Plus généralement, les maires n’ont pas souhaité transférer la compétence urbanisme à la Communauté d’agglomération du Grand Belfort. Le maire de Belfort n’a pas cherché à

imposer cette remontée de compétence. Comme le souligne le DGS du Grand Belfort, « le président de l’agglomération veut aller en douceur. L’intercommunalité, ça ne se force pas ». Contrairement à ses prédécesseurs, D. Meslot n’a pas investi fortement les instances intercommunales. Selon certains de nos enquêtés, il ne dispose pas d’une « culture de l’intercommunalité ». Toutefois, la cause de cette réticence doit sans doute plus être cherchée dans le profil de ce maire et les modes de légitimation qu’il privilégie. Ses modes de légitimation semblent orientés autour du contrôle électoral du fief, qui passe par une action de proximité et de clientélisation de sous-groupes de la société urbaine dans la commune de Belfort, d’un côté, et par la mise en place de mécanismes permettant aux communes périphériques de profiter de l’intercommunalité sans trop subir ses contraintes, de l’autre.

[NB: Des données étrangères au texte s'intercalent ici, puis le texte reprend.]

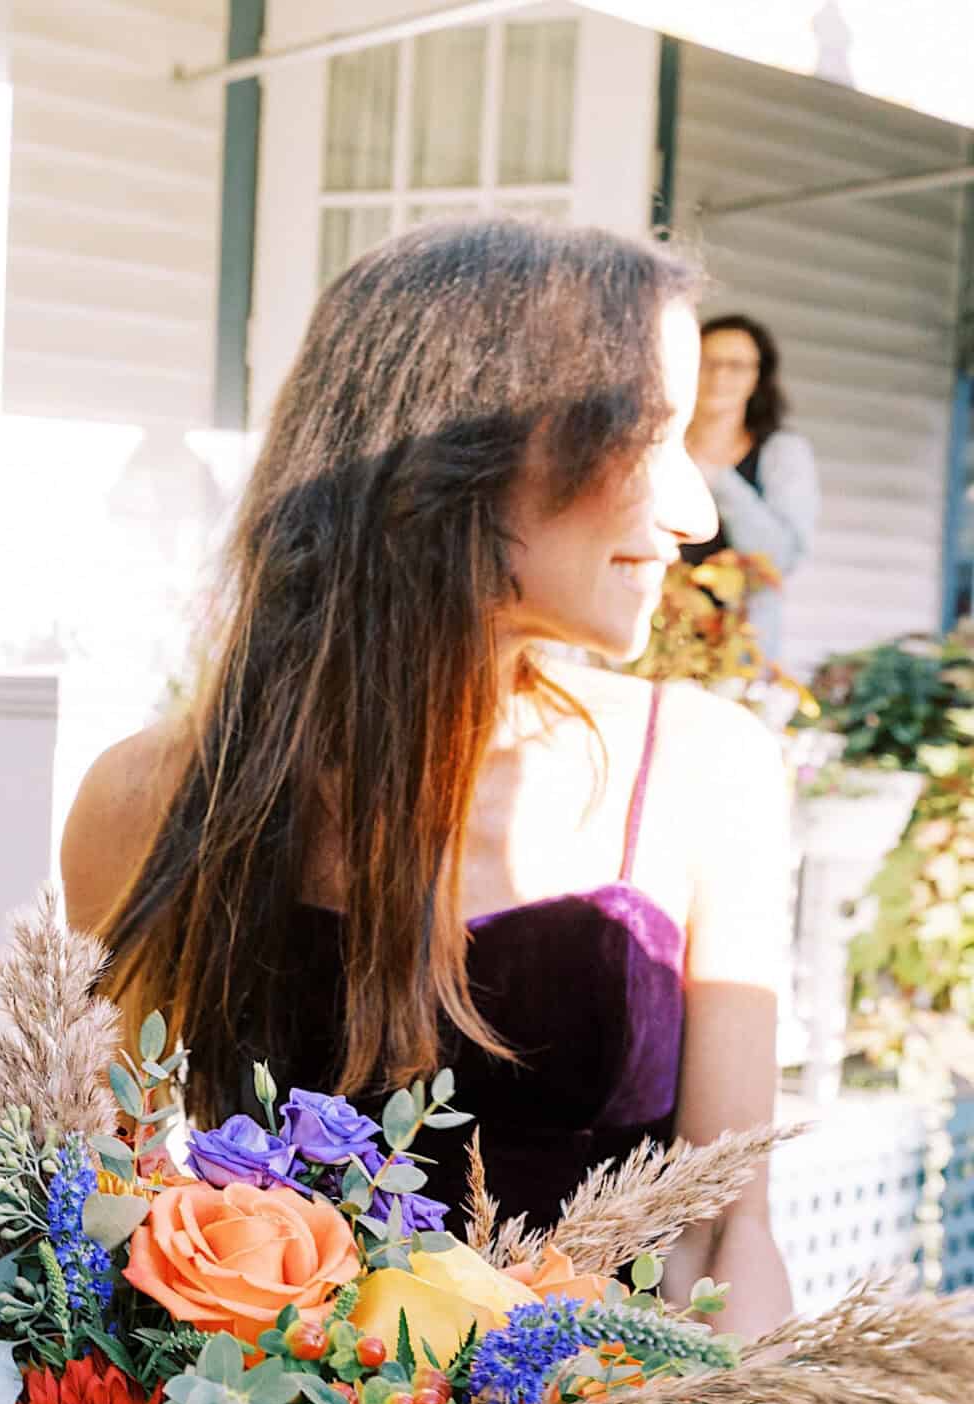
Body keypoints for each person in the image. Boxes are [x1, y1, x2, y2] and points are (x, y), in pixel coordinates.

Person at [62, 218, 795, 1337]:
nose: (691, 514)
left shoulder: (704, 771)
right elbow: (84, 1204)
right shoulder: (156, 799)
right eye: (648, 436)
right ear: (465, 450)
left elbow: (726, 1233)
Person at [683, 312, 819, 658]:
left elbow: (780, 556)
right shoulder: (654, 444)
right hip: (656, 641)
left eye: (737, 365)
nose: (719, 376)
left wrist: (714, 474)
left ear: (759, 377)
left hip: (738, 653)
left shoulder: (782, 453)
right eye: (707, 362)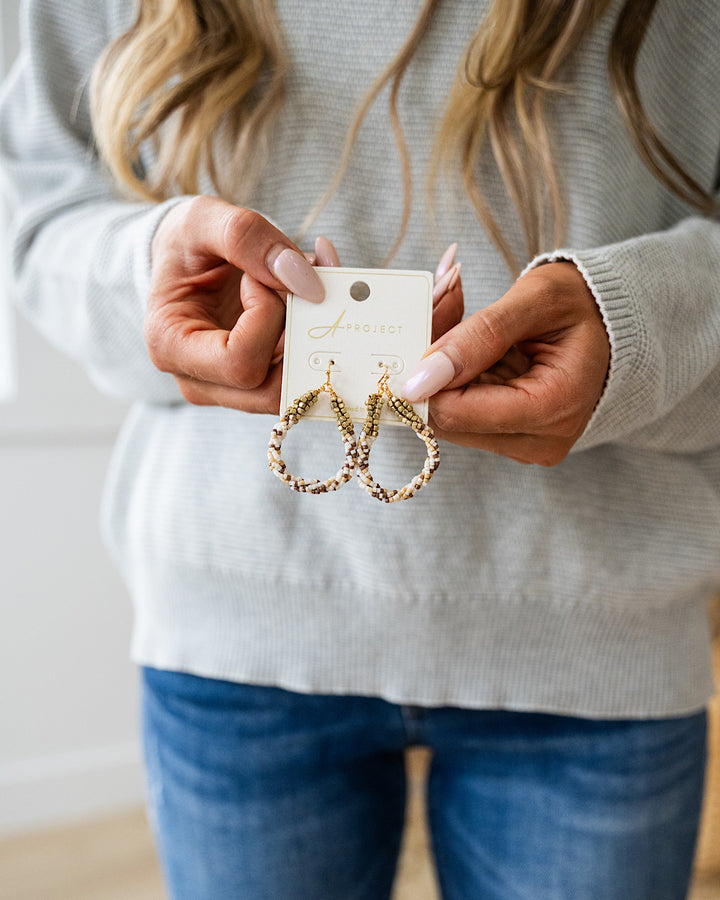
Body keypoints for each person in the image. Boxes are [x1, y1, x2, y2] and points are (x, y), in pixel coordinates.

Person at [1, 0, 719, 897]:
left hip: (596, 627)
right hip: (237, 628)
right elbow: (37, 214)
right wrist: (150, 271)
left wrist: (643, 330)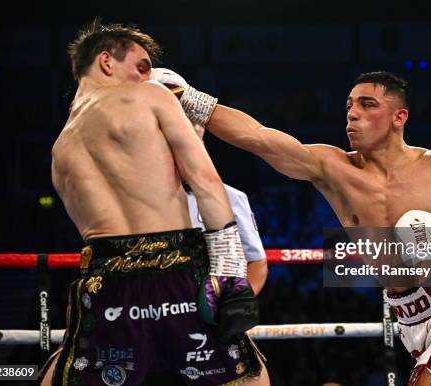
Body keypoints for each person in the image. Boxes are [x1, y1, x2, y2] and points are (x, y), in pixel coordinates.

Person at [151, 68, 431, 386]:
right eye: (349, 106)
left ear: (399, 117)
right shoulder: (332, 169)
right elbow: (259, 138)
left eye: (368, 105)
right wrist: (187, 96)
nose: (352, 114)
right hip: (410, 315)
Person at [40, 21, 269, 386]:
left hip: (104, 281)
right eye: (142, 66)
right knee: (249, 377)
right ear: (106, 61)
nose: (146, 77)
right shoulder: (150, 96)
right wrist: (228, 269)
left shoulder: (60, 148)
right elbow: (206, 182)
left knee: (62, 373)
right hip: (174, 270)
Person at [185, 123, 268, 295]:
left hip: (209, 303)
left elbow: (256, 262)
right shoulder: (144, 197)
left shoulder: (232, 197)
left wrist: (236, 306)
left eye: (194, 147)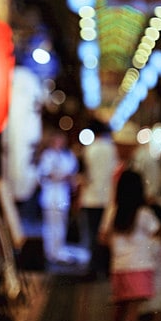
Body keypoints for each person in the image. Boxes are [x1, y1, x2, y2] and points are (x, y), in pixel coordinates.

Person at [102, 169, 161, 321]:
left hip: (118, 266)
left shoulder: (113, 211)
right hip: (139, 265)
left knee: (120, 305)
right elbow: (160, 232)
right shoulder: (143, 213)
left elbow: (103, 238)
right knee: (132, 309)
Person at [80, 118, 118, 278]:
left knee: (93, 234)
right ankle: (108, 267)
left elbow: (86, 175)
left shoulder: (90, 149)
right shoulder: (112, 148)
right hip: (108, 197)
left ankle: (94, 268)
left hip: (91, 198)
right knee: (107, 233)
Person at [37, 130, 80, 264]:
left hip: (62, 197)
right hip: (50, 197)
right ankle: (50, 252)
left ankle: (59, 250)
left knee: (61, 224)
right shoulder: (47, 156)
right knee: (51, 225)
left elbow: (72, 174)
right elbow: (45, 173)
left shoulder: (67, 156)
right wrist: (60, 176)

Ainsi, l’une des spécificités du Grand Belfort a été l’instauration en 2014 d’un fond d’aide aux communes, qui permet de mettre en œuvre la redistribution en dehors de tout critère objectif d’attribution81. Le DGS du Grand Belfort revient sur la nature de ce dispositif :

« Le fond d’aide aux communes, c’est quelque chose de très politique. Le député-maire arrose sa circonscription. C’est une distribution très politique, je n’ai pas peur de le dire. Il n’y a aucun critère qui justifie l’allocation de ces fonds. » (DGS du Grand Belfort)

Il est d’ailleurs à noter que ce fonds a augmenté lors du vote du budget 2017, passant à 1 514 816 euros. Si cette augmentation a été présentée comme une conséquence de l’élargissement du périmètre de la CAB, les fonds semblent avant tout avoir été fléchés vers les communes de la circonscription législative du maire, dans un contexte pré-électoral (Garel, 2017).